-- begin Given passage --

How many milliliters of \(0.0844 \mathrm{MBa}(\mathrm{OH})_{2}\) are required to titrate \(50.00 \mathrm{mL}\) of \(0.0526 \mathrm{M} \mathrm{HNO}_{3} ?\)

Short Answer

Expert verified
You would require approximately 15.6 mL of \(0.0844 \mathrm{MBa}(\mathrm{OH})_{2}\) to titrate 50.00 mL of \(0.0526 \mathrm{M} \mathrm{HNO}_{3}\).

Step by step solution

01

Analyze the chemical reaction

In the reaction between nitric acid and barium hydroxide, 1 mole of barium hydroxide reacts with 2 moles of nitric acid. You can write it down as follows: \(Ba(OH)_2 + 2HNO_3 \rightarrow Ba(NO_3)_2 + 2H_2O\)

-- end Given passage --
-- begin Dataset --

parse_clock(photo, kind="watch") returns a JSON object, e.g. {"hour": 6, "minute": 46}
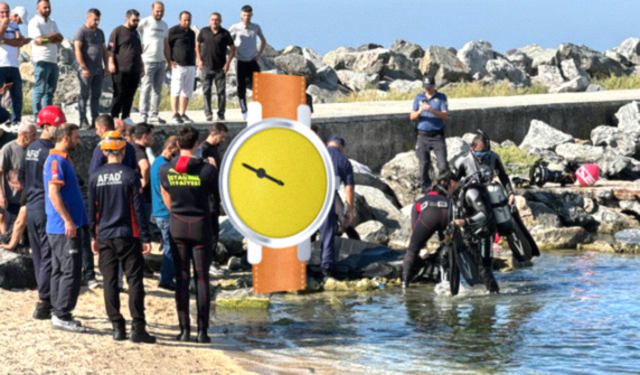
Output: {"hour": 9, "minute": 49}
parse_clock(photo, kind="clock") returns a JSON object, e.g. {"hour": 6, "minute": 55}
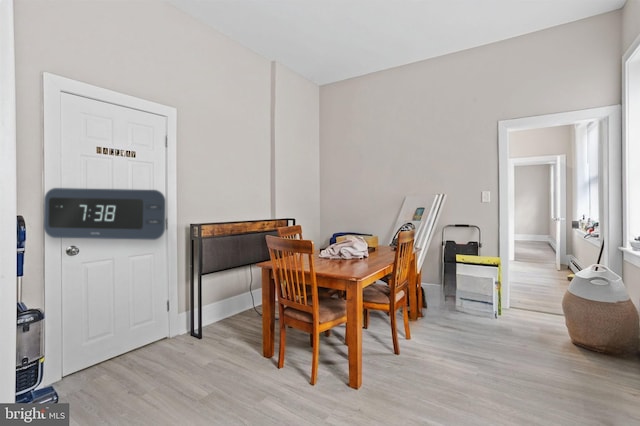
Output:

-- end Dataset --
-- begin Dataset --

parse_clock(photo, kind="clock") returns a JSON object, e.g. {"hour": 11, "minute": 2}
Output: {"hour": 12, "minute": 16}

-- end Dataset --

→ **Problem set**:
1 > Locate each line of the records that contains the string "kind", and copy those lines.
2 > Write what comes next in the titration solution, picking up after its final sentence.
The titration text and the records have nothing to do with each other.

→ **Exercise results**:
1 >
parse_clock(photo, kind="watch") returns a JSON object, e.g. {"hour": 6, "minute": 46}
parse_clock(photo, kind="clock") returns a JSON object, e.g. {"hour": 6, "minute": 55}
parse_clock(photo, kind="clock") returns a JSON object, e.g. {"hour": 11, "minute": 2}

2 >
02

Calculate moles of nitric acid

First, calculate the moles of nitric acid (\(HNO_3\)) in the metioned volume. The moles of \(HNO_3\) can be calculated using the given concentration and volume. You can use the formula: moles = concentration (in M) * Volume(in Liters). The volume needs to be converted from mL to Liters, where 1mL = 0.001L. Hence, moles of \(HNO_3\)= \(0.0526 \mathrm{M} * 50.00 \mathrm{mL}*0.001 \mathrm{L/m}L\) = \(0.00263 \mathrm{mol}\)
03

Calculate volume of \(Ba(OH)_2\)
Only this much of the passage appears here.